Der Bundesrat hat das Massnahmenpaket zugunsten der Medien bereits vor der Corona-Krise geschnürt. Dieses besteht aus drei Säulen. Erstens wird eine Postgesetzrevision beantragt, über welche die bereits bestehende indirekte Presseförderung erweitert werden soll. Hiermit soll die gedruckte Presse umfassender unterstützt werden, und es sollen mehr Titel von ermässigten Zustelltarifen der Post profitieren.

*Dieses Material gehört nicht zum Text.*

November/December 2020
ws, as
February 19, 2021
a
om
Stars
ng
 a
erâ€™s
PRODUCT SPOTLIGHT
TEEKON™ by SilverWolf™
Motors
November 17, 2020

Dafür ist eine Erhöhung der Förderung um 20 auf neu 50 Millionen Franken pro Jahr vorgesehen. Der Ständerat und die vorberatende Nationalratskommission wollen auch eine Förderung der Frühzustellung von Zeitungen und damit auch der Sonntagspresse ins Massnahmenpaket aufnehmen. Das kostete den Bund zusätzliche 40 Millionen Franken pro Jahr. Die Verbands- und Mitgliederpresse soll neu jährlich 30 statt 20 Millionen Franken erhalten.

Zweitens sollen über eine Revision des Radio- und TV-Gesetzes neue Massnahmen finanziert werden, die dem ganzen Mediensystem zugutekommen. Darunter fallen unter anderem die Unterstützung für die journalistische Ausbildung und für die Nachrichtenagenturen sowie ein Fördertopf für IT-Projekte im Sinne von Branchenlösungen. Dafür sind 2 Prozent aus der Radio- und Fernsehabgabe vorgesehen, rund 30 Millionen Franken pro Jahr. Dieser Teil ist unumstritten.

Drittens legt der Bundesrat ein neues Gesetz für die Förderung von Onlinemedien vor. Damit sollen publizistische Bezahlangebote, die einen professionellen digitalen Service-public-Journalismus bieten, für zehn Jahre unterstützt werden. Hierfür sind 30 Millionen Franken pro Jahr veranschlagt. Die Modelle sind indirekt ausgestaltet, auf Leistungsaufträge wird verzichtet. Die redaktionelle Freiheit bleibt laut dem Bundesrat gewahrt.